Is DeviceToDevice copy in a CUDA program needed? - cuda

I am doing the following two operations:
Addition of two array => a + b = AddResult
Multiply of two arrays => AddResult * a = MultiplyResult
In the above logic, the AddResult is an intermediate result and is used in the next mupltiplication operation as input.
#define N 4096 // size of array
__global__ void add(const int* a, const int* b, int* c)
{
int tid = blockIdx.x * blockDim.x + threadIdx.x;
if (tid < N)
{
c[tid] = a[tid] + b[tid];
}
}
__global__ void multiply(const int* a, const int* b, int* c)
{
int tid = blockIdx.x * blockDim.x + threadIdx.x;
if (tid < N)
{
c[tid] = a[tid] * b[tid];
}
}
int main()
{
int T = 1024, B = 4; // threads per block and blocks per grid
int a[N], b[N], c[N], d[N], e[N];
int* dev_a, * dev_b, * dev_AddResult, * dev_Temp, * dev_MultiplyResult;
cudaMalloc((void**)&dev_a, N * sizeof(int));
cudaMalloc((void**)&dev_b, N * sizeof(int));
cudaMalloc((void**)&dev_AddResult, N * sizeof(int));
cudaMalloc((void**)&dev_Temp, N * sizeof(int));
cudaMalloc((void**)&dev_MultiplyResult, N * sizeof(int));
for (int i = 0; i < N; i++)
{
// load arrays with some numbers
a[i] = i;
b[i] = i * 1;
}
cudaMemcpy(dev_a, a, N * sizeof(int), cudaMemcpyHostToDevice);
cudaMemcpy(dev_b, b, N * sizeof(int), cudaMemcpyHostToDevice);
cudaMemcpy(dev_AddResult, c, N * sizeof(int), cudaMemcpyHostToDevice);
cudaMemcpy(dev_Temp, d, N * sizeof(int), cudaMemcpyHostToDevice);
cudaMemcpy(dev_MultiplyResult, e, N * sizeof(int), cudaMemcpyHostToDevice);
//ADD
add << <B, T >> > (dev_a, dev_b, dev_AddResult);
cudaDeviceSynchronize();
//Multiply
cudaMemcpy(dev_Temp, dev_AddResult, N * sizeof(int), cudaMemcpyDeviceToDevice); //<---------DO I REALLY NEED THIS?
multiply << <B, T >> > (dev_a, dev_Temp, dev_MultiplyResult);
//multiply << <B, T >> > (dev_a, dev_AddResult, dev_MultiplyResult);
//Copy Final Results D to H
cudaMemcpy(e, dev_MultiplyResult, N * sizeof(int), cudaMemcpyDeviceToHost);
for (int i = 0; i < N; i++)
{
printf("(%d+%d)*%d=%d\n", a[i], b[i], a[i], e[i]);
}
// clean up
cudaFree(dev_a);
cudaFree(dev_b);
cudaFree(dev_AddResult);
cudaFree(dev_Temp);
cudaFree(dev_MultiplyResult);
return 0;
}
In the above sample code, I am transferring the Addition results (i.e. dev_AddResult) to another device array (i.e. dev_Temp) to perform the multiplication operation.
QUESTION: Since the Addition results array (i.e. dev_AddResult) is already on the GPU device, do I really need to transfer it to another array? I have already tried to execute the next kernel by directly providing dev_AddResult as input and it produced the same results. Is there any risk involved in directly passing the output of one kernel as the input of the next kernel? Any best practices to follow?
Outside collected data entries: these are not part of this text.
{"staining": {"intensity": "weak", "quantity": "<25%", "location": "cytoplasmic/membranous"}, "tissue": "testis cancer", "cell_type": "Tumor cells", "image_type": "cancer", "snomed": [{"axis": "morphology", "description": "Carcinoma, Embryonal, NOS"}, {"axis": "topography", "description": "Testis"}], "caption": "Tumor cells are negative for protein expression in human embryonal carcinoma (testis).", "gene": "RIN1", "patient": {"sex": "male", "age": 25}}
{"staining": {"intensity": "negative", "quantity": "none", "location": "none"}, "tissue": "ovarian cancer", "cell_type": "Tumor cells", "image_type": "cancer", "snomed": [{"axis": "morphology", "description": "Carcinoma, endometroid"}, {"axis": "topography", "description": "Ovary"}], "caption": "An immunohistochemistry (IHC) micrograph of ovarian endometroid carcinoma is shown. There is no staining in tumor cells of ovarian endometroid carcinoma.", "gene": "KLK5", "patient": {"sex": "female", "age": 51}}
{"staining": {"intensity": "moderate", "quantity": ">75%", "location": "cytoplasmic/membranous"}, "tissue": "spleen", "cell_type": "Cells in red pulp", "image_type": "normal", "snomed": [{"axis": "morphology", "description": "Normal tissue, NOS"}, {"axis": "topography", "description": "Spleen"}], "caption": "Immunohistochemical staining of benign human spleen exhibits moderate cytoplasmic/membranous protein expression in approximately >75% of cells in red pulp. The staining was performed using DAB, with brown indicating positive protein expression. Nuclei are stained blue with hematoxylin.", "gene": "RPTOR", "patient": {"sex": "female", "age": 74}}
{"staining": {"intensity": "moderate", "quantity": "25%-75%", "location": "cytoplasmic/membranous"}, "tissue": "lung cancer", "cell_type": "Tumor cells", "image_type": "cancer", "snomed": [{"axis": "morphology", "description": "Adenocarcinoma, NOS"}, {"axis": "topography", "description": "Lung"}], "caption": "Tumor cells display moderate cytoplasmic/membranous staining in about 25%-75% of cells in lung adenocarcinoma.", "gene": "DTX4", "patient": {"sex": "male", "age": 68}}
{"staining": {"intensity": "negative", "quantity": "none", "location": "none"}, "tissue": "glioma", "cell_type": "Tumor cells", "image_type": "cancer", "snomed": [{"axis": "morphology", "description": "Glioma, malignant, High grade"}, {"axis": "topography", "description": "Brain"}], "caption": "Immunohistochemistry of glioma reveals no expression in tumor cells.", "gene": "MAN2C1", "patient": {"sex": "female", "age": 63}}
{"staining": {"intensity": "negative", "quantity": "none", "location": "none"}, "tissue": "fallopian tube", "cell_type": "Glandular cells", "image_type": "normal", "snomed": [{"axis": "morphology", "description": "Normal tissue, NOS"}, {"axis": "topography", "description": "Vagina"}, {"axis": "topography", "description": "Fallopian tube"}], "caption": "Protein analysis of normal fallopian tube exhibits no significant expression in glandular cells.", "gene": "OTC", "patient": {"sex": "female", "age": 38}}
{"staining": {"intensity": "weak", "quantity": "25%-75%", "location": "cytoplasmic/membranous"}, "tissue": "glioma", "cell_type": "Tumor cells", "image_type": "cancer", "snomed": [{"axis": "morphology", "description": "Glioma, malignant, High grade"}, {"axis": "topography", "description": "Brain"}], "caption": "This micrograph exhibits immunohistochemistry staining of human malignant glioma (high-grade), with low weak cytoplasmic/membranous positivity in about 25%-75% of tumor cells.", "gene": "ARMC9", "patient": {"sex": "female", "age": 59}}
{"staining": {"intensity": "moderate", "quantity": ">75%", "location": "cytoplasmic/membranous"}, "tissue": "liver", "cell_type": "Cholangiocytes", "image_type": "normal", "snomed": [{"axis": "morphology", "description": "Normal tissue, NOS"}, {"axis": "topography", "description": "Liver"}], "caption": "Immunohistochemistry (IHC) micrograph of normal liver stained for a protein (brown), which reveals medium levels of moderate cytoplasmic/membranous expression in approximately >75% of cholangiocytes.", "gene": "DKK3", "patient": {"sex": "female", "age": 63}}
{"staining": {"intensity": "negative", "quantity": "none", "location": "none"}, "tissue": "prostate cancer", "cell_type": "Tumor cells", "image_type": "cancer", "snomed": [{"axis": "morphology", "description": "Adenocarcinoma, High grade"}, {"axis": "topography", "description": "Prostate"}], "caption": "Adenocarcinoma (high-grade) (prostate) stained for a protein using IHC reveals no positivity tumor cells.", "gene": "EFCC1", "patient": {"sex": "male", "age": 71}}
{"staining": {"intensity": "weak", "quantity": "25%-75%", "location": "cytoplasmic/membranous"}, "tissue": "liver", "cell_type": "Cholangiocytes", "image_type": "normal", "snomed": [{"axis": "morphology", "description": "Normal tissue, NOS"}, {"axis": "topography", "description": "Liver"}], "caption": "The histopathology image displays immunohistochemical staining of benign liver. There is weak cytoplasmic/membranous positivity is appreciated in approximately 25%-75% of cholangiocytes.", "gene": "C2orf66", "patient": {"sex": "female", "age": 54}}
Yes, for the case you have shown, you can use the "output" of one kernel as the "input" to the next, without any copying. You've already done that and confirmed it works, so I will dispense with any example. The changes are trivial anyway - eliminate the intervening cudaMemcpy operation, and use the same dev_AddResult pointer in place of the dev_Temp pointer on your multiply kernel invocation.
Regarding "risks" I'm not aware of any for the example you have given. Moving away from that example to possibly more general usage, you would want to make sure that the add output calculations are finished before being used somewhere else.
Your example already does this, redundantly, using at least 2 mechanisms:
intervening cudaDeviceSynchronize() - this forces the previously issued work to complete
stream semantics - one rule of stream semantics is that work issued into a particular stream will execute in issue order. Item B issued into stream X, will not begin until the previously issued item A into stream X has completed.
So you don't really need the cudaDeviceSynchronize() in this case. It isn't "hurting" anything from a functionality perspective, but it is probably adding a few microseconds to the overall execution time.
More generally, if you had issued your add and multiply kernel into separate streams, then CUDA provides no guarantees of execution order, even though you "issued" the multiply kernel after the add kernel.
In that case (not the one you have here) if you needed the multiply operation to use the previously computed add results, you would need to enforce that somehow (enforce the completion of the add kernel before the multiply kernel). You have already shown one method to do that here, using a synchronize call.

Related

What is wrong with my understanding of "__shared__" variables in cuda?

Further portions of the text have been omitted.